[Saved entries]
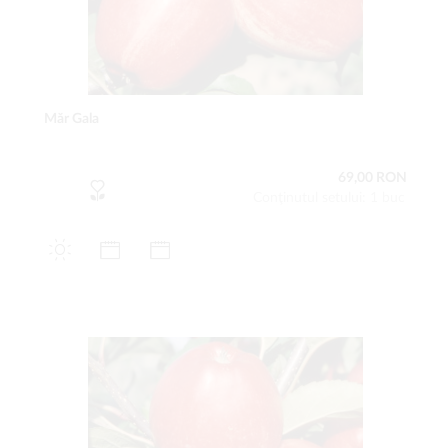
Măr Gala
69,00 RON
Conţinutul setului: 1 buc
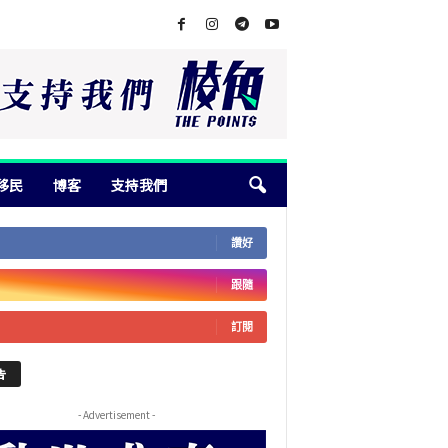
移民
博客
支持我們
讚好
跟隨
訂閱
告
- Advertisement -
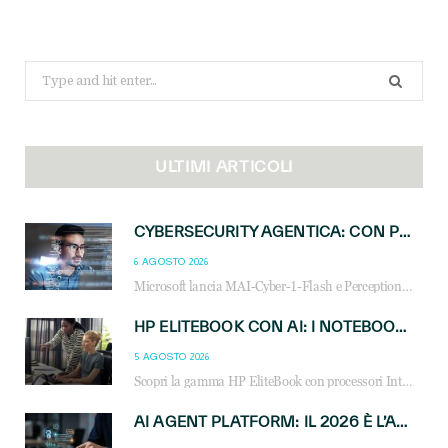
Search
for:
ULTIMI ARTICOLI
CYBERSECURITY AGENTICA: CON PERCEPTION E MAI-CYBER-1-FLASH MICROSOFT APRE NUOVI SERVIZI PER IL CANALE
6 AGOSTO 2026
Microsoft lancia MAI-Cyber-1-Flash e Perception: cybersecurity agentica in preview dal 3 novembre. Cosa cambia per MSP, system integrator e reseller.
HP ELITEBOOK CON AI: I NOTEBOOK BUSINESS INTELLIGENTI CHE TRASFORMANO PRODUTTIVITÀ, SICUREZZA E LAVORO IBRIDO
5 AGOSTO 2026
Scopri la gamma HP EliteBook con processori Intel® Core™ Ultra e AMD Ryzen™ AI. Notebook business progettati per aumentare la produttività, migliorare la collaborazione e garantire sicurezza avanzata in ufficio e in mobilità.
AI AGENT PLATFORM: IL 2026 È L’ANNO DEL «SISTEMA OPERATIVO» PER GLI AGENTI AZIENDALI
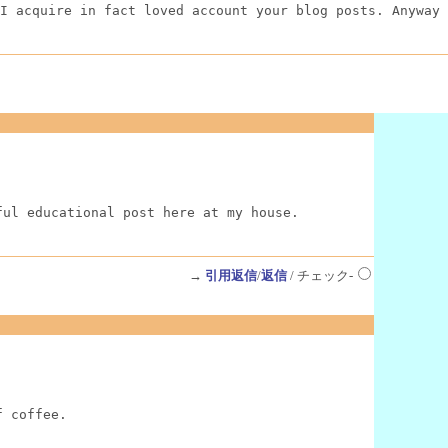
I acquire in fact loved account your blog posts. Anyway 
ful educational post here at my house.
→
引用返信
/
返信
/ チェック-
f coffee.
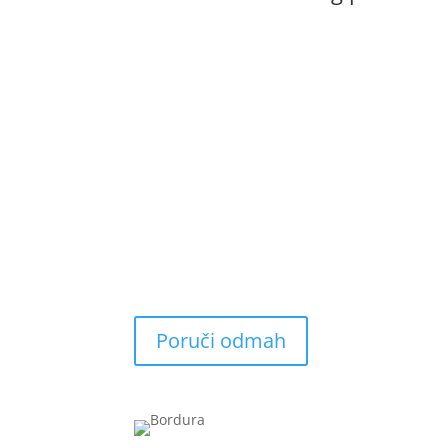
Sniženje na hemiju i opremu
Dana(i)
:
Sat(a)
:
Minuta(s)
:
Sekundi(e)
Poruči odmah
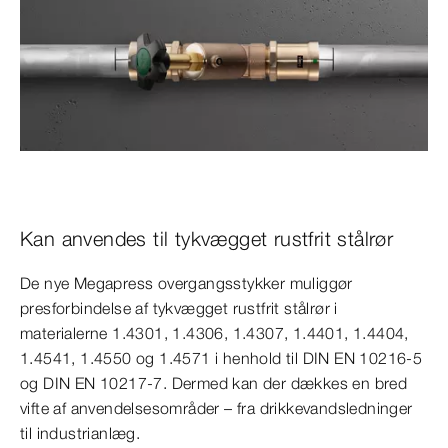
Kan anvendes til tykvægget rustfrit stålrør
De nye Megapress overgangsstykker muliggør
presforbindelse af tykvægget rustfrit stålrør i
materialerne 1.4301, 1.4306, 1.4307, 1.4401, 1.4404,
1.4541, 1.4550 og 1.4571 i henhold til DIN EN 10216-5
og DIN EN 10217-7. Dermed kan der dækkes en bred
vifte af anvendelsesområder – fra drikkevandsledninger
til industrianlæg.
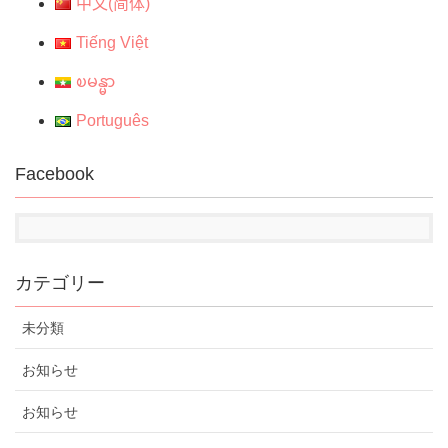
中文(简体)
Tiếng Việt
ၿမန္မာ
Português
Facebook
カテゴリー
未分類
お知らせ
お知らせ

■ JOB
Leaving all pictures aside, quote each record exactly.

■ SOLVED PROBLEM
Măr Gala
69,00 RON
Conţinutul setului: 1 buc
移民
博客
支持我們
讚好
跟隨
訂閱
告
- Advertisement -
Search
for:
ULTIMI ARTICOLI
CYBERSECURITY AGENTICA: CON PERCEPTION E MAI-CYBER-1-FLASH MICROSOFT APRE NUOVI SERVIZI PER IL CANALE
6 AGOSTO 2026
Microsoft lancia MAI-Cyber-1-Flash e Perception: cybersecurity agentica in preview dal 3 novembre. Cosa cambia per MSP, system integrator e reseller.
HP ELITEBOOK CON AI: I NOTEBOOK BUSINESS INTELLIGENTI CHE TRASFORMANO PRODUTTIVITÀ, SICUREZZA E LAVORO IBRIDO
5 AGOSTO 2026
Scopri la gamma HP EliteBook con processori Intel® Core™ Ultra e AMD Ryzen™ AI. Notebook business progettati per aumentare la produttività, migliorare la collaborazione e garantire sicurezza avanzata in ufficio e in mobilità.
AI AGENT PLATFORM: IL 2026 È L’ANNO DEL «SISTEMA OPERATIVO» PER GLI AGENTI AZIENDALI
I acquire in fact loved account your blog posts. Anyway 
ful educational post here at my house.
→
引用返信
/
返信
/ チェック-
f coffee.
Sniženje na hemiju i opremu
Dana(i)
:
Sat(a)
:
Minuta(s)
:
Sekundi(e)
Poruči odmah
Kan anvendes til tykvægget rustfrit stålrør
De nye Megapress overgangsstykker muliggør
presforbindelse af tykvægget rustfrit stålrør i
materialerne 1.4301, 1.4306, 1.4307, 1.4401, 1.4404,
1.4541, 1.4550 og 1.4571 i henhold til DIN EN 10216-5
og DIN EN 10217-7. Dermed kan der dækkes en bred
vifte af anvendelsesområder – fra drikkevandsledninger
til industrianlæg.
中文(简体)
Tiếng Việt
ၿမန္မာ
Português
Facebook
カテゴリー
未分類
お知らせ
お知らせ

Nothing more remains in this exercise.